TASK DIRECTIONS: Copy verbatim the block of lines in the entries below whose first line contains "none; stroke-linecap: round;" and whose last line contains "M 550,474 L". Leave out all other lines.

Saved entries
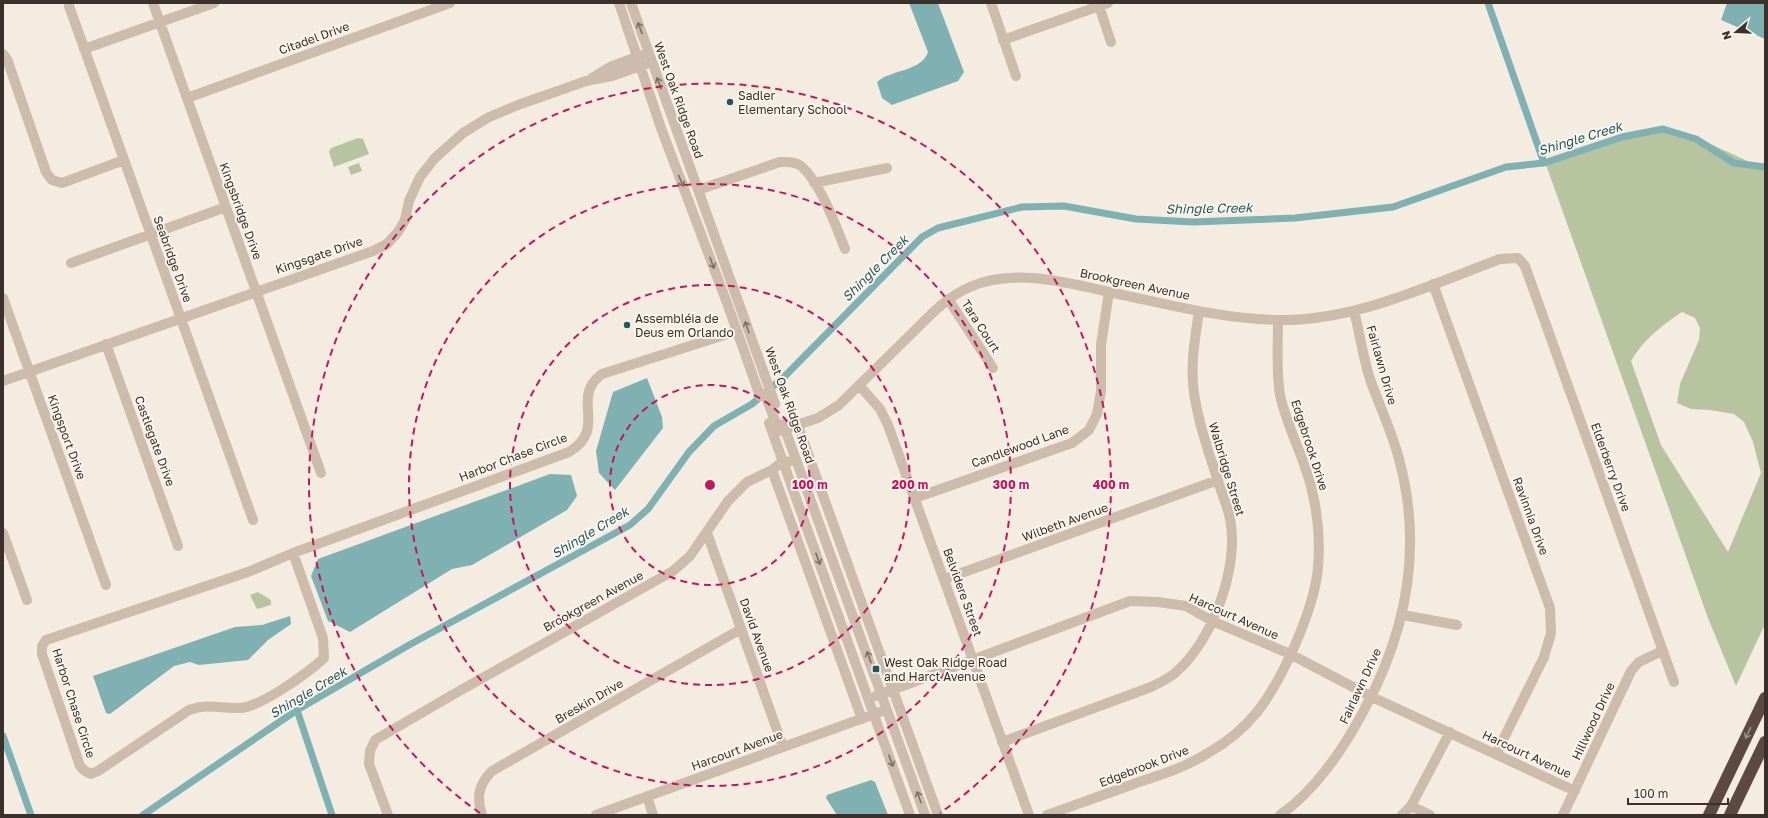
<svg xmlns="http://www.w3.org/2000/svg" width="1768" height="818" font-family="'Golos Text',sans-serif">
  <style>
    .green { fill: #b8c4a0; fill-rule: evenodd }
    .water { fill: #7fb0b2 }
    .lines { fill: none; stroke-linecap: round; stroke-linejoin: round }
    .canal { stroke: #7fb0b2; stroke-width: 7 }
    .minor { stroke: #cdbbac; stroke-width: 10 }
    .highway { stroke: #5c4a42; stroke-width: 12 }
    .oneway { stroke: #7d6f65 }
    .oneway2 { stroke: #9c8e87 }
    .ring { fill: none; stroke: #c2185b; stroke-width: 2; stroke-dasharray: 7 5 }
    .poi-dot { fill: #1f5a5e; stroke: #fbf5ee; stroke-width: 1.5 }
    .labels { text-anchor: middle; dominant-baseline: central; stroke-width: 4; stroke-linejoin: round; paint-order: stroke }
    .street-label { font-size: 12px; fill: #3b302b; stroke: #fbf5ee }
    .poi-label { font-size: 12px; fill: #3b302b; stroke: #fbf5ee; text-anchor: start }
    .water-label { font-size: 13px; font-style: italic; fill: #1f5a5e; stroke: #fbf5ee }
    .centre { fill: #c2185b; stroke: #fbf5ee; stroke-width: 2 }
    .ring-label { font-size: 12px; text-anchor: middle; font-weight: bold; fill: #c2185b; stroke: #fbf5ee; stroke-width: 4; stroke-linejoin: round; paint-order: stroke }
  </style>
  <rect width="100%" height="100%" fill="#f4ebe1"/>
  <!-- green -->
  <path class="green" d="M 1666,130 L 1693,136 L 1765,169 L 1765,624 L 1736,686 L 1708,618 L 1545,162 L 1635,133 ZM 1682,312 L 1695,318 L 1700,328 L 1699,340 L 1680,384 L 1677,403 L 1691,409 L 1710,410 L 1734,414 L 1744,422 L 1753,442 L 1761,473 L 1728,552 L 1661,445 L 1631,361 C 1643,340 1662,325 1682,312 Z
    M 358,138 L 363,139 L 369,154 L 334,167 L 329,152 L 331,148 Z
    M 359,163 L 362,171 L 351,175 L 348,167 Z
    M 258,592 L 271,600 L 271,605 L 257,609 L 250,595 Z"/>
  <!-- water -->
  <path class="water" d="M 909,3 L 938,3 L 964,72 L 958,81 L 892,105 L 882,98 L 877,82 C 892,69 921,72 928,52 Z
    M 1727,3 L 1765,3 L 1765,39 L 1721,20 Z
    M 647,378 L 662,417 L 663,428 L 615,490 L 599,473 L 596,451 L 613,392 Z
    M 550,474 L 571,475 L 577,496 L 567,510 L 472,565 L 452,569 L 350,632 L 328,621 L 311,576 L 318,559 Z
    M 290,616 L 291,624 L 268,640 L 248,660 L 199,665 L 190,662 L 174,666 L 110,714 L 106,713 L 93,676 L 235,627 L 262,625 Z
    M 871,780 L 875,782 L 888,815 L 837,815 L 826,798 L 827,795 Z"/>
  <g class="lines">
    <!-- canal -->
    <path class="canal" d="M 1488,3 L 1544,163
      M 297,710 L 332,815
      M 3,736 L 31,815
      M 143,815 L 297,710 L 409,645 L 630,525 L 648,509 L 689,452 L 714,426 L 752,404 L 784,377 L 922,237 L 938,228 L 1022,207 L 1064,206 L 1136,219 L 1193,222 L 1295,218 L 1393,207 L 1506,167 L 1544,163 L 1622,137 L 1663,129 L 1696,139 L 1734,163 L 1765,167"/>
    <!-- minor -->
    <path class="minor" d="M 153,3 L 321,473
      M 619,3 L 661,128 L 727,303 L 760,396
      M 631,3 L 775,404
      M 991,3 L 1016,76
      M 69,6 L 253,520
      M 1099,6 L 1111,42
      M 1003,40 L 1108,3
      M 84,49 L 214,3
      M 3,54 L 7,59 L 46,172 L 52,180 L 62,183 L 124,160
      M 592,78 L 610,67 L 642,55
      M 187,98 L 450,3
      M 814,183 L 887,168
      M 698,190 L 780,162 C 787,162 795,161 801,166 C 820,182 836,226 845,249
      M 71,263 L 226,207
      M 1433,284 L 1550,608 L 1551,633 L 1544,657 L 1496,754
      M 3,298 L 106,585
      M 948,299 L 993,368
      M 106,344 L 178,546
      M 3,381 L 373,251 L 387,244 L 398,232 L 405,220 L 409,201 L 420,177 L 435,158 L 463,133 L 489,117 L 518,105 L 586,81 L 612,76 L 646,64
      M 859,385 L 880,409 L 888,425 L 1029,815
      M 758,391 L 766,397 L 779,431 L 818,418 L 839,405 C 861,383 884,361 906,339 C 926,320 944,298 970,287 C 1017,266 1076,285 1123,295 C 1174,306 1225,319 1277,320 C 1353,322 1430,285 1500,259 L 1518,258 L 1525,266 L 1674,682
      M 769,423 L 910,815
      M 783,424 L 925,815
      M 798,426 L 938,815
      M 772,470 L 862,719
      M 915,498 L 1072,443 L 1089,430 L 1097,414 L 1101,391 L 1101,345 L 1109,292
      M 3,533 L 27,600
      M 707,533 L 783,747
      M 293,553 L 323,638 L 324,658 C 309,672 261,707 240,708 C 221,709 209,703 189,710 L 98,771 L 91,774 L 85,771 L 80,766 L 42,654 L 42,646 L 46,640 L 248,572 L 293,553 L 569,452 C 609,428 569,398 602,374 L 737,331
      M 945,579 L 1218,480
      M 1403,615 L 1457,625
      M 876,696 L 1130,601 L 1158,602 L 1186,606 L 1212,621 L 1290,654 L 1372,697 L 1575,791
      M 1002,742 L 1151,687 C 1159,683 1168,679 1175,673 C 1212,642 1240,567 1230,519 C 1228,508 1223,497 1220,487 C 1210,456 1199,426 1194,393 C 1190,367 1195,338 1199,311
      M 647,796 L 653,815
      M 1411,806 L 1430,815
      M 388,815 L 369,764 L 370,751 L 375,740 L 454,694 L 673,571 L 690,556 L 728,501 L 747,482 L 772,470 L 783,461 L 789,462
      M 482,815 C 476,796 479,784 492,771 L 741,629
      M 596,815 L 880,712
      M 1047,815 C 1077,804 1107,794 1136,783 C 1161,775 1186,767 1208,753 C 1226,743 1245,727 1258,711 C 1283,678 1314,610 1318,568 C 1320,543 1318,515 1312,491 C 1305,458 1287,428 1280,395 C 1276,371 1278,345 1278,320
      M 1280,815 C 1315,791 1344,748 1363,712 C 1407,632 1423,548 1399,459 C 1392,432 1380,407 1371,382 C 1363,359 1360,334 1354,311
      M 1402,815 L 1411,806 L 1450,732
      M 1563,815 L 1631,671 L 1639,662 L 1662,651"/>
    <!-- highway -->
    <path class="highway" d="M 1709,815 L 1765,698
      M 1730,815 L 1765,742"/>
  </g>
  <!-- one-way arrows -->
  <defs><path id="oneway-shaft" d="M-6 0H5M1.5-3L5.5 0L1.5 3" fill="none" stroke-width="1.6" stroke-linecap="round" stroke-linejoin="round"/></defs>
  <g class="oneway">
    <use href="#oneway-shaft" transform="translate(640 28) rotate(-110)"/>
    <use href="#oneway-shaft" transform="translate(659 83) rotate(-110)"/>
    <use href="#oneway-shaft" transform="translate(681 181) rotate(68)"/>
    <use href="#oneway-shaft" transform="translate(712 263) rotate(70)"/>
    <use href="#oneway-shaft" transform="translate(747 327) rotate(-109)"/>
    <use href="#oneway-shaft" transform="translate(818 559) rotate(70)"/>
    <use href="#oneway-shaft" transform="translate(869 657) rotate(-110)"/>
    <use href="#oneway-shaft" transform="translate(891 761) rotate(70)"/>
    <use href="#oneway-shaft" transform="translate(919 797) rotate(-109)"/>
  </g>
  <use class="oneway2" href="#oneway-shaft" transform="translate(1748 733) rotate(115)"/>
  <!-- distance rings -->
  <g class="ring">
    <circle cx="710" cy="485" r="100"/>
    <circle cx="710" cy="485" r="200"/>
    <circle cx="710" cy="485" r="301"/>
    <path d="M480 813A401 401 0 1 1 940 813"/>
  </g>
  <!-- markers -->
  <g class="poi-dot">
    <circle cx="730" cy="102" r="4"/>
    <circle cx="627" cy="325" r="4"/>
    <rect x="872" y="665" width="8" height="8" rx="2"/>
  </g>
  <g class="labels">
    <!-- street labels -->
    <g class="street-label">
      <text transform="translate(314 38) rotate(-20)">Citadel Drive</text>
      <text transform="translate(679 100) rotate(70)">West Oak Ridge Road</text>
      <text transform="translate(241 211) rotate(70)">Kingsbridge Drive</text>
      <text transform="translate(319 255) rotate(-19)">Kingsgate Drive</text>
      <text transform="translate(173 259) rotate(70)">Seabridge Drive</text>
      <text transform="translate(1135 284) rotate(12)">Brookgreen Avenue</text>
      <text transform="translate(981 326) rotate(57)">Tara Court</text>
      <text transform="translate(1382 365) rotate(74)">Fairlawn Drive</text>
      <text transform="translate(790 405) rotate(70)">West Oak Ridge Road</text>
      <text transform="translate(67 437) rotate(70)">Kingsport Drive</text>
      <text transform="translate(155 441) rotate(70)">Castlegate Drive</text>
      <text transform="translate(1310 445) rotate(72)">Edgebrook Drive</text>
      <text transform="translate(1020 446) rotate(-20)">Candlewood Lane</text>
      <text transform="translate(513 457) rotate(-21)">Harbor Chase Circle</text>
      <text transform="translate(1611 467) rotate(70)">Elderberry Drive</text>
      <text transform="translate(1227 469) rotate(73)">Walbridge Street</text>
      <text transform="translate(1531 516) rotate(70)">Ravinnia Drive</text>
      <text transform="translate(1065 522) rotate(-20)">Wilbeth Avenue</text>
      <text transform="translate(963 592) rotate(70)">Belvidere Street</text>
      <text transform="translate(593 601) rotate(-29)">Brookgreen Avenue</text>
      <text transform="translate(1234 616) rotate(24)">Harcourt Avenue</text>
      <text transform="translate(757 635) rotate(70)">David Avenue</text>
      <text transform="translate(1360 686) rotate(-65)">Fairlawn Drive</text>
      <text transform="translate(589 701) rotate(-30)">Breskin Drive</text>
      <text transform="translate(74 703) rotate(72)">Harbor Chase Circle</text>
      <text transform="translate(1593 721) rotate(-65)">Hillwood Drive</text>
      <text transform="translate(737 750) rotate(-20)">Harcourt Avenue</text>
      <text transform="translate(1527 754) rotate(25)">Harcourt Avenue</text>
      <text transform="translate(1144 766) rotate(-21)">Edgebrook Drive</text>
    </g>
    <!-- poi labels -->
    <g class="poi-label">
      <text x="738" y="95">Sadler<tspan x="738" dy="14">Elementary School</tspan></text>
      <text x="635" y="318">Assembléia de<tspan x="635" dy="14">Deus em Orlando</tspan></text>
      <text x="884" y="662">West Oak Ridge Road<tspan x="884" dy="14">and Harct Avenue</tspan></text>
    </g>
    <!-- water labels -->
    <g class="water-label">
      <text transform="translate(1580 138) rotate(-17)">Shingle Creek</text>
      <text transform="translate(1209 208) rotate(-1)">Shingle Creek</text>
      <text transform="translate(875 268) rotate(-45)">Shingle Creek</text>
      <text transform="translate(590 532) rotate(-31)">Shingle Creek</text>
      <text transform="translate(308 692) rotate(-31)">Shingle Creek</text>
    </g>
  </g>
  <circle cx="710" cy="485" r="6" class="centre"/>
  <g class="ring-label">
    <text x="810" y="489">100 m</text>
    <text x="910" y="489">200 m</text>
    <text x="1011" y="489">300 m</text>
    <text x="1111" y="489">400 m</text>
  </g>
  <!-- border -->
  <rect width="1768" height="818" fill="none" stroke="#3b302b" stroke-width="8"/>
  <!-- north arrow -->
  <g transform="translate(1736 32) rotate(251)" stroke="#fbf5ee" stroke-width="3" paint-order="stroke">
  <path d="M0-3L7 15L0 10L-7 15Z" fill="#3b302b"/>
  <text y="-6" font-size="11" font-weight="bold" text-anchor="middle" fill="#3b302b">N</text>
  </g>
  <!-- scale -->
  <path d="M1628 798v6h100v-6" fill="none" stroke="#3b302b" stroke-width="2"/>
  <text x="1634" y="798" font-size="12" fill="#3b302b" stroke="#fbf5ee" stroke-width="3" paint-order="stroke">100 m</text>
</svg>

RESPONSE BOX:
    .lines { fill: none; stroke-linecap: round; stroke-linejoin: round }
    .canal { stroke: #7fb0b2; stroke-width: 7 }
    .minor { stroke: #cdbbac; stroke-width: 10 }
    .highway { stroke: #5c4a42; stroke-width: 12 }
    .oneway { stroke: #7d6f65 }
    .oneway2 { stroke: #9c8e87 }
    .ring { fill: none; stroke: #c2185b; stroke-width: 2; stroke-dasharray: 7 5 }
    .poi-dot { fill: #1f5a5e; stroke: #fbf5ee; stroke-width: 1.5 }
    .labels { text-anchor: middle; dominant-baseline: central; stroke-width: 4; stroke-linejoin: round; paint-order: stroke }
    .street-label { font-size: 12px; fill: #3b302b; stroke: #fbf5ee }
    .poi-label { font-size: 12px; fill: #3b302b; stroke: #fbf5ee; text-anchor: start }
    .water-label { font-size: 13px; font-style: italic; fill: #1f5a5e; stroke: #fbf5ee }
    .centre { fill: #c2185b; stroke: #fbf5ee; stroke-width: 2 }
    .ring-label { font-size: 12px; text-anchor: middle; font-weight: bold; fill: #c2185b; stroke: #fbf5ee; stroke-width: 4; stroke-linejoin: round; paint-order: stroke }
  </style>
  <rect width="100%" height="100%" fill="#f4ebe1"/>
  <!-- green -->
  <path class="green" d="M 1666,130 L 1693,136 L 1765,169 L 1765,624 L 1736,686 L 1708,618 L 1545,162 L 1635,133 ZM 1682,312 L 1695,318 L 1700,328 L 1699,340 L 1680,384 L 1677,403 L 1691,409 L 1710,410 L 1734,414 L 1744,422 L 1753,442 L 1761,473 L 1728,552 L 1661,445 L 1631,361 C 1643,340 1662,325 1682,312 Z
    M 358,138 L 363,139 L 369,154 L 334,167 L 329,152 L 331,148 Z
    M 359,163 L 362,171 L 351,175 L 348,167 Z
    M 258,592 L 271,600 L 271,605 L 257,609 L 250,595 Z"/>
  <!-- water -->
  <path class="water" d="M 909,3 L 938,3 L 964,72 L 958,81 L 892,105 L 882,98 L 877,82 C 892,69 921,72 928,52 Z
    M 1727,3 L 1765,3 L 1765,39 L 1721,20 Z
    M 647,378 L 662,417 L 663,428 L 615,490 L 599,473 L 596,451 L 613,392 Z
    M 550,474 L 571,475 L 577,496 L 567,510 L 472,565 L 452,569 L 350,632 L 328,621 L 311,576 L 318,559 Z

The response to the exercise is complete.